## Supplied material
· · · · · · ·

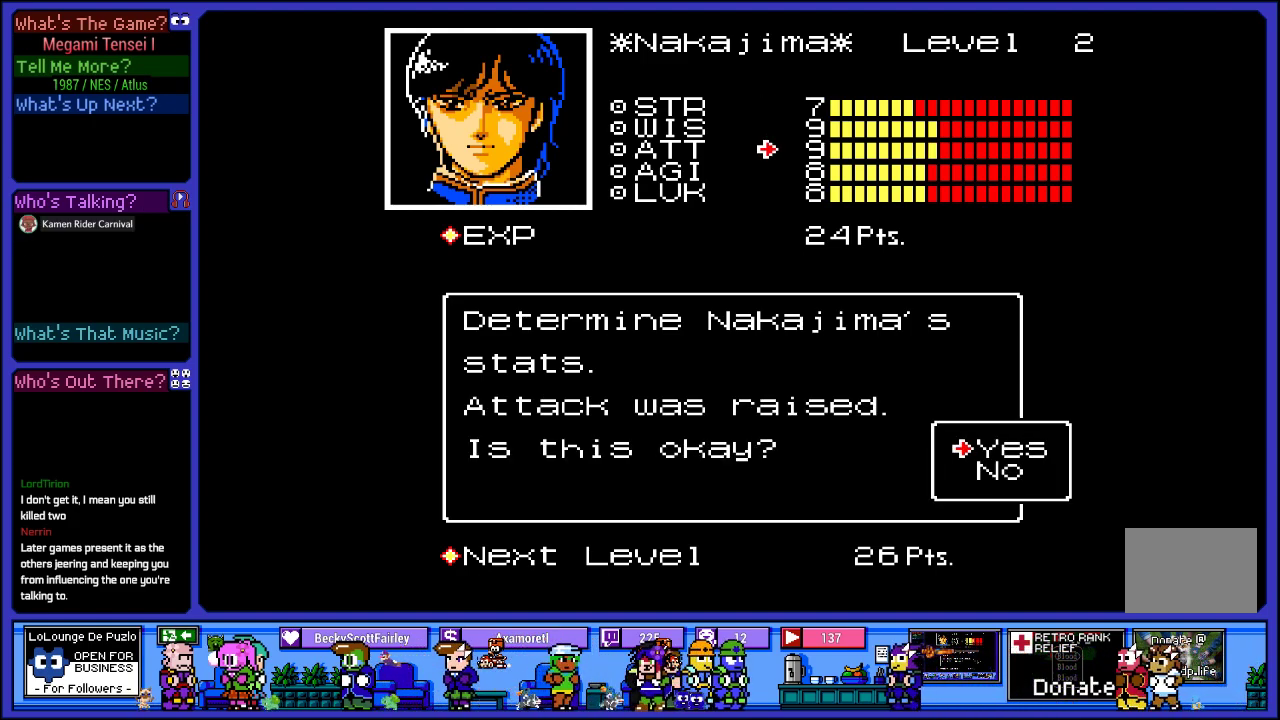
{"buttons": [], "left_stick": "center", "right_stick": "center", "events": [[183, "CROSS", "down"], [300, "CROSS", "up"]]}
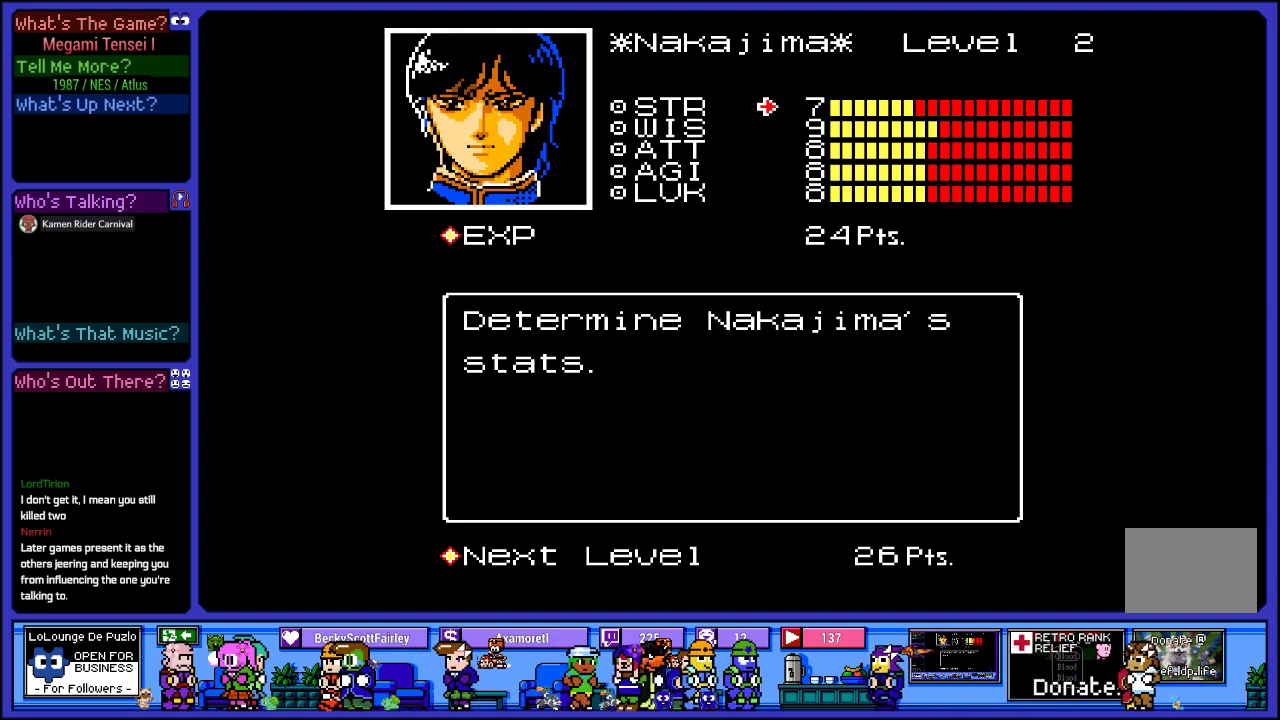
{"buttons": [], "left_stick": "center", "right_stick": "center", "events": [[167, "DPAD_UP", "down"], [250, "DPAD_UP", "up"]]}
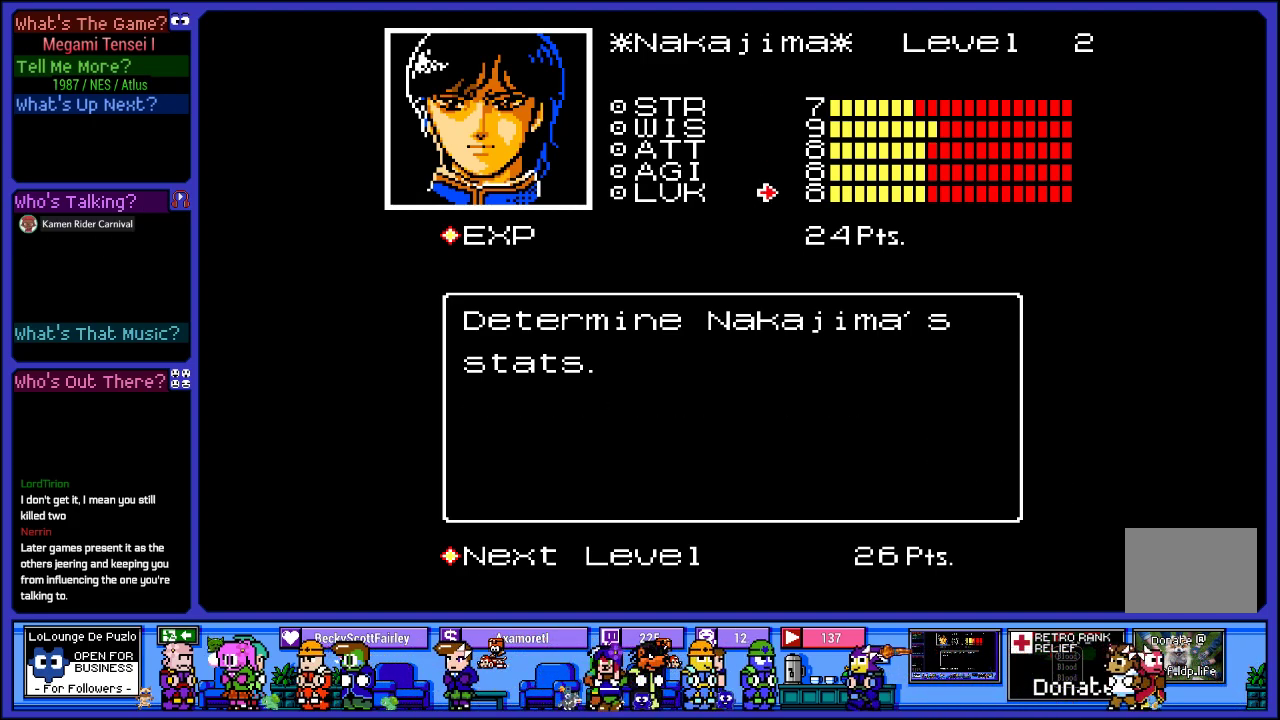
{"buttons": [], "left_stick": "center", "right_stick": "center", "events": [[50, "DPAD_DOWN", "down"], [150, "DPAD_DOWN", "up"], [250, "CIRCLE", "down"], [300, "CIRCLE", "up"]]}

· · · · · · ·

## Problem requirements
Please output the data above exactly as given, omitting every picture.

## Answer area
{"buttons": [], "left_stick": "center", "right_stick": "center", "events": [[183, "CROSS", "down"], [300, "CROSS", "up"]]}
{"buttons": [], "left_stick": "center", "right_stick": "center", "events": [[167, "DPAD_UP", "down"], [250, "DPAD_UP", "up"]]}
{"buttons": [], "left_stick": "center", "right_stick": "center", "events": [[50, "DPAD_DOWN", "down"], [150, "DPAD_DOWN", "up"], [250, "CIRCLE", "down"], [300, "CIRCLE", "up"]]}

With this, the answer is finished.